### Entries provided
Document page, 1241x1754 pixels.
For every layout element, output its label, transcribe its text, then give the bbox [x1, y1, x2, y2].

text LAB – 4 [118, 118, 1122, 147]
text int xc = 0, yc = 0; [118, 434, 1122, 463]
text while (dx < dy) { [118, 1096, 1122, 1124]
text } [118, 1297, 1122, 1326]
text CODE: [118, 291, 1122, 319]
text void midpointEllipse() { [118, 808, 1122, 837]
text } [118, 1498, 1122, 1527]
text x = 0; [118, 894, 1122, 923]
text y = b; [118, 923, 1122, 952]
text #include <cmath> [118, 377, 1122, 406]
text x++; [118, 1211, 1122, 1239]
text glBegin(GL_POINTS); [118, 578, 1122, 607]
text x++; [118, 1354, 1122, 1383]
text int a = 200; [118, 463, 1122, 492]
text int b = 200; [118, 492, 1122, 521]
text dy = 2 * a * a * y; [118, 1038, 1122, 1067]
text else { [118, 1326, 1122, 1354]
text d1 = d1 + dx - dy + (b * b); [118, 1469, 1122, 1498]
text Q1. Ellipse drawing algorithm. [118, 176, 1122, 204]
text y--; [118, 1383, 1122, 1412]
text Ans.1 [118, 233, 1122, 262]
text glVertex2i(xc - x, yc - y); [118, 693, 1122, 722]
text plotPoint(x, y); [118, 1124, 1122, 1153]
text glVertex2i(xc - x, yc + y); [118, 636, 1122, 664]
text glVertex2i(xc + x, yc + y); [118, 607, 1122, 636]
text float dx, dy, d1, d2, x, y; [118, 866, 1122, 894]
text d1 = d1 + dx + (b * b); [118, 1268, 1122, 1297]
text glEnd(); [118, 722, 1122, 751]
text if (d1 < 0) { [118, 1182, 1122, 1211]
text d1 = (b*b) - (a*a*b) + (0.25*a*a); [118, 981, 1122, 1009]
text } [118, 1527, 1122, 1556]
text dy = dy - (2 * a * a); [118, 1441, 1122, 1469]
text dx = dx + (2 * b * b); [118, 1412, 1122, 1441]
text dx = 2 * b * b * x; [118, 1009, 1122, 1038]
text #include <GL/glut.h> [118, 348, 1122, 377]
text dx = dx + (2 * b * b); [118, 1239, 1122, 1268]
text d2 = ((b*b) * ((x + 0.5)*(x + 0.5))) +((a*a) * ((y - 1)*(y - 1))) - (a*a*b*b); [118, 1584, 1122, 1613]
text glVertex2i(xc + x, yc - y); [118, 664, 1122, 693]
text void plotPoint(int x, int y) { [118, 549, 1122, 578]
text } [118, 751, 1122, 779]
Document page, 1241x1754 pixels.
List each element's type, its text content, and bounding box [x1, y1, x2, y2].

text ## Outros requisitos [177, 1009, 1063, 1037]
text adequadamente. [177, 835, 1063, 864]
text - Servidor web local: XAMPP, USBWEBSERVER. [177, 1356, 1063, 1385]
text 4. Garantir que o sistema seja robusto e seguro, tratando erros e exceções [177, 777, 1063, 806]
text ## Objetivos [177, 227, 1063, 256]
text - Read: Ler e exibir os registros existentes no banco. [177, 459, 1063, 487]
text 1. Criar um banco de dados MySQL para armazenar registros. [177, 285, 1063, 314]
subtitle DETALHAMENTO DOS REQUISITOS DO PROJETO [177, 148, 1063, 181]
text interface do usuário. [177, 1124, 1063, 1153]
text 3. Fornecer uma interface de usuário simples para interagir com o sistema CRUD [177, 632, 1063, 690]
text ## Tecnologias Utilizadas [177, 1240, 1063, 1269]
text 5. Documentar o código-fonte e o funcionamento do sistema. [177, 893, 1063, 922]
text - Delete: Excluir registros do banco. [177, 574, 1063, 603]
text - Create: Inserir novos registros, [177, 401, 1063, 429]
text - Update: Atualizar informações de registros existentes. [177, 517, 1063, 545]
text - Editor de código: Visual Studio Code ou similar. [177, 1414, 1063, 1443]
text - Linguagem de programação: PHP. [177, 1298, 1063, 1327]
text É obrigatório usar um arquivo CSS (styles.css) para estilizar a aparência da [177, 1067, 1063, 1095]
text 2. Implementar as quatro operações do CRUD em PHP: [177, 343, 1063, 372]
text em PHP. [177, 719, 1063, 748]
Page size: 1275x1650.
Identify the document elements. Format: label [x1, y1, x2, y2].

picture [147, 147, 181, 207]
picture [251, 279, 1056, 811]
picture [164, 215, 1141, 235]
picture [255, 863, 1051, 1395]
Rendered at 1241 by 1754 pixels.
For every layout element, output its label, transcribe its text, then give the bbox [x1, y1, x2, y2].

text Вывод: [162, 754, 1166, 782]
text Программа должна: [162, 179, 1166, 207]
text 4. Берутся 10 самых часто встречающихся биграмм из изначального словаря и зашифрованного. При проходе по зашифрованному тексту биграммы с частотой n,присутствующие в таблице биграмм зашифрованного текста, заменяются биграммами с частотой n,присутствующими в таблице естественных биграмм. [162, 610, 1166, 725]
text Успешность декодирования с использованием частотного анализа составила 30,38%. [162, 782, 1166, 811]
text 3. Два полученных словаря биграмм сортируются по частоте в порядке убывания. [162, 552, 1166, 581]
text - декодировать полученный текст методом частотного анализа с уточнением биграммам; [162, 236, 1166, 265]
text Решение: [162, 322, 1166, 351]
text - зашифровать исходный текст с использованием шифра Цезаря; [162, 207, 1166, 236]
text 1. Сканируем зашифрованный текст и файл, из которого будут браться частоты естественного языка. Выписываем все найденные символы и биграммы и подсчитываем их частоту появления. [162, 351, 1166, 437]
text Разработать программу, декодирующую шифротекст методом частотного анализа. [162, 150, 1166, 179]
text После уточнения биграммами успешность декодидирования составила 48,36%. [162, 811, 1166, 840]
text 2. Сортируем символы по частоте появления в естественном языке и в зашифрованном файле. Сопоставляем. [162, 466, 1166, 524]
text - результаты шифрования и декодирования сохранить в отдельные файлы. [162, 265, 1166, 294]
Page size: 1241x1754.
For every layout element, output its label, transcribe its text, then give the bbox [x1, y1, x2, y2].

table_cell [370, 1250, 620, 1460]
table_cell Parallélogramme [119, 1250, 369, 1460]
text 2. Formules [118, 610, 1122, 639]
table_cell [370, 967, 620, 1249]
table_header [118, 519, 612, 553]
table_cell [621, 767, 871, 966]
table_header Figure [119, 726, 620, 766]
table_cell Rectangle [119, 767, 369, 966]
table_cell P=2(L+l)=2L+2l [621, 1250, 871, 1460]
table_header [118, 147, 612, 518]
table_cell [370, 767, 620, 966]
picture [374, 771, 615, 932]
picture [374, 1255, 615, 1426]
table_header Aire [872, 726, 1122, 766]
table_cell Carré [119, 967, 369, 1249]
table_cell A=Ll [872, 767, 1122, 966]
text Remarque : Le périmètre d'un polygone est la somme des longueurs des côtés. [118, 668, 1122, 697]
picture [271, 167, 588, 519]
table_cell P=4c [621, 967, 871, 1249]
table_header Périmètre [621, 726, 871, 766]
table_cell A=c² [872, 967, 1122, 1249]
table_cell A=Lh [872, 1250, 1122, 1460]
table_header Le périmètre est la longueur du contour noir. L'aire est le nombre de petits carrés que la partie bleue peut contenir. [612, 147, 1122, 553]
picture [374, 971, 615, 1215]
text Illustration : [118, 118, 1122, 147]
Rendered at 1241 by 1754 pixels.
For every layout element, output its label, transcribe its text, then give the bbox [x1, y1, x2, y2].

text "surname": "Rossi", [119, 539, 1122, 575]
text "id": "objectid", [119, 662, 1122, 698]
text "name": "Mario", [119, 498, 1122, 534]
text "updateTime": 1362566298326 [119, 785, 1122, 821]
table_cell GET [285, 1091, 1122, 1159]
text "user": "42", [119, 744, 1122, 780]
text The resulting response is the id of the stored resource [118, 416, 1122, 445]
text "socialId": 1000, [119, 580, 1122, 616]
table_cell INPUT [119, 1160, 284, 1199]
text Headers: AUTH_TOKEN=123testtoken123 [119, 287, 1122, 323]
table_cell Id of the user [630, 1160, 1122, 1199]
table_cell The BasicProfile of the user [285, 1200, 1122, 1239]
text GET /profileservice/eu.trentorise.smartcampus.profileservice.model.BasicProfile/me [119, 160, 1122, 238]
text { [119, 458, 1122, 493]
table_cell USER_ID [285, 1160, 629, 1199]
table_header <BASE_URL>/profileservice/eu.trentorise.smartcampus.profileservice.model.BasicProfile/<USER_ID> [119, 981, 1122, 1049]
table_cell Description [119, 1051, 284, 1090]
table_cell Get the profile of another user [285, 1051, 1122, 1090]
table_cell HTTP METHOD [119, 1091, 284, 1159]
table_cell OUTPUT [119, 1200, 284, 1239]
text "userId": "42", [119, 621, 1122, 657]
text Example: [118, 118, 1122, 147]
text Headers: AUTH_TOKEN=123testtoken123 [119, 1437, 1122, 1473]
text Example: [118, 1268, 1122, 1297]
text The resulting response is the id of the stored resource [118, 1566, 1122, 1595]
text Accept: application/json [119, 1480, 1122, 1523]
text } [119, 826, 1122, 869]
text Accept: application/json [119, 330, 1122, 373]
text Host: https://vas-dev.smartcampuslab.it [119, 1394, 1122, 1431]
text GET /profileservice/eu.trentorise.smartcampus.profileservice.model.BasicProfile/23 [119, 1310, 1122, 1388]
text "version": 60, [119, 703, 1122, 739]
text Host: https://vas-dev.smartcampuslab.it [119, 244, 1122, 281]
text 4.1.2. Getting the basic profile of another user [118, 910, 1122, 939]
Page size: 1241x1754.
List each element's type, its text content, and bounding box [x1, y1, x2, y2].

### What to produce
Retype the stretch from the line that contains "539, 1122, 575]" through the line that contains "table_cell Id of" in the records above, keeping every line the same as it appears.

### Correct answer
text "surname": "Rossi", [119, 539, 1122, 575]
text "id": "objectid", [119, 662, 1122, 698]
text "name": "Mario", [119, 498, 1122, 534]
text "updateTime": 1362566298326 [119, 785, 1122, 821]
table_cell GET [285, 1091, 1122, 1159]
text "user": "42", [119, 744, 1122, 780]
text The resulting response is the id of the stored resource [118, 416, 1122, 445]
text "socialId": 1000, [119, 580, 1122, 616]
table_cell INPUT [119, 1160, 284, 1199]
text Headers: AUTH_TOKEN=123testtoken123 [119, 287, 1122, 323]
table_cell Id of the user [630, 1160, 1122, 1199]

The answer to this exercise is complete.